As it's beyond my ken I would like to know from someone capable of answering if this is going to be a constant constraint, stemming from the design of the project, or if memory usage is likely to go down at some point.

3 comments

PyPy has higher memory usage than CPython for two main reasons: A) JIT-generated code, B) pure garbage collection lets dead objects live longer than CPython's refcount/GC hybrid. Neither of these is going to go away, although it's reasonable to expect the gap to narrow over time. More importantly, much of this extra memory is a fixed cost, so while simple programs will see a 10x increase, real-world programs should see a less dramatic impact.

FWIW, my own tests of pypy 1.7 have shown the memory overhead to be about 3x: http://groups.google.com/group/python-tornado/browse_thread/...

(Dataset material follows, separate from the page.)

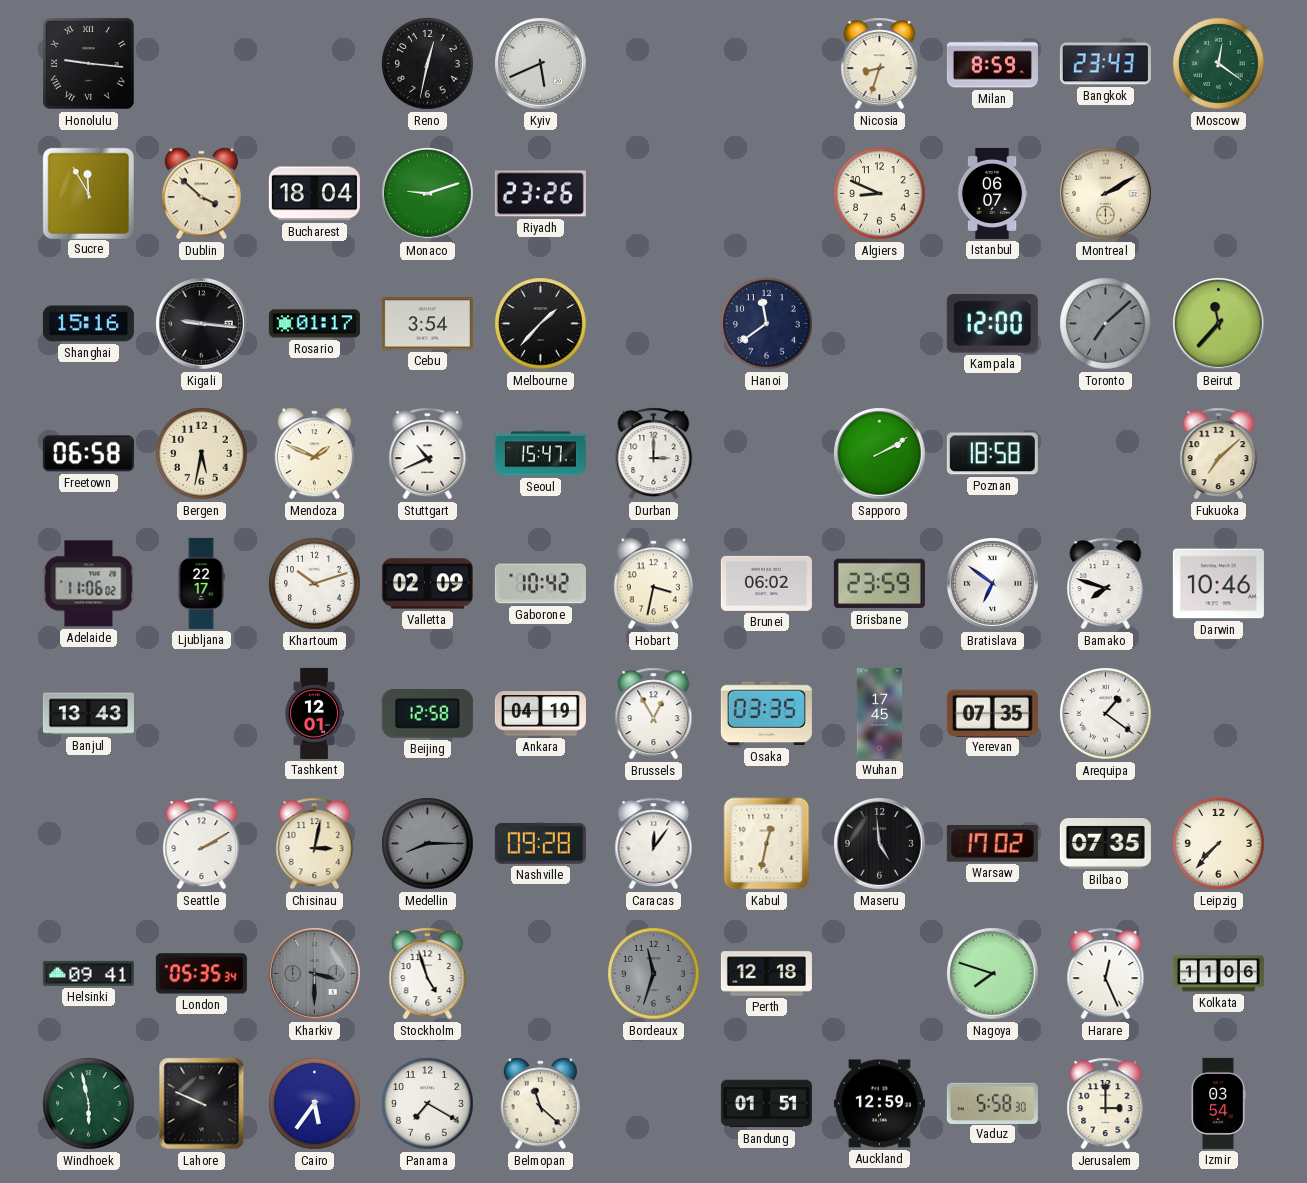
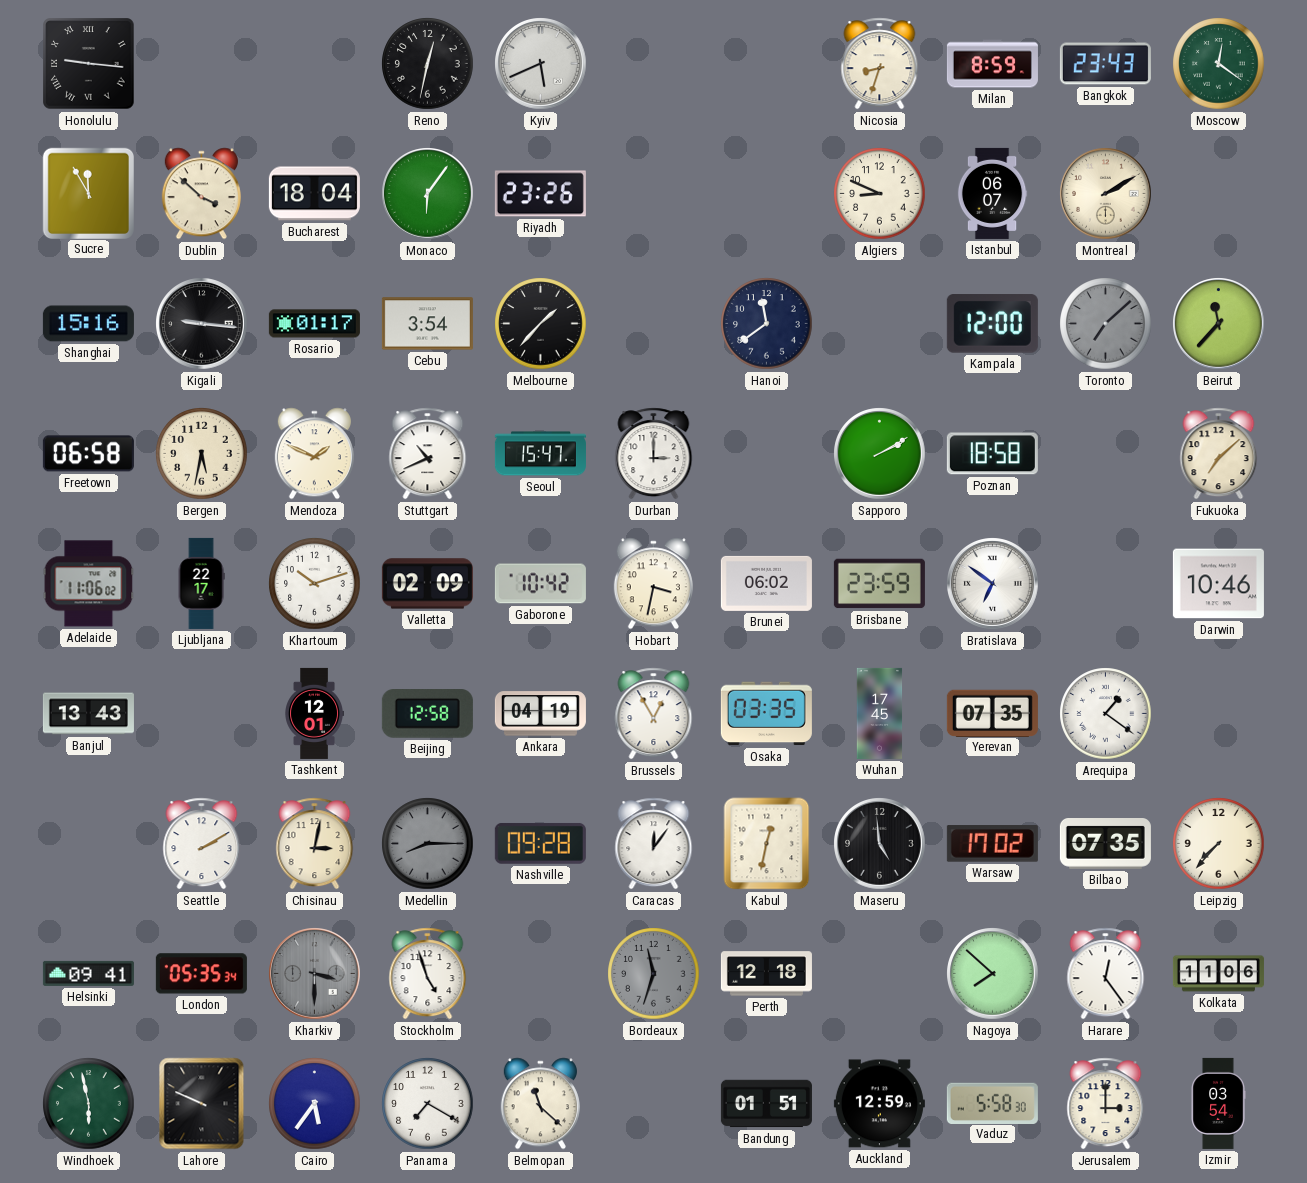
Monaco: 9:12 -> 6:06
Bamako: 7:48 -> none
Nagoya: 7:48 -> 7:52
Harare: 12:26 -> 12:24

I believe the memory usage has been adressed lately (either last release, or shortly after). There was an article about it on HN, which i can't find atm. Do you mean some specific use cases?
http://news.ycombinator.com/item?id=3349429

If you search for my username in that thread I asked for someone to run the code from the story on a similar dataset with PyPy. Twice as fast but x10 memory usage. But as I said elsewhere a bit of searching suggests it won't be a showstopper.

Be careful extrapolating from such small examples, where the memory usage is dominated by fixed overhead. Running Django or something similar is more likely to give a real world result, and even then, a bunch of tests is far better.

3mb vs 30mb might be par for the course for smaller programs, but either is negligible.

What about start-up time? Isn't it significantly longer with PyPy?

[disclaimer: this is not FUD, but a honest curiosity]

Try it. It's very slightly longer than CPython. It's nothing like, say, the JVM.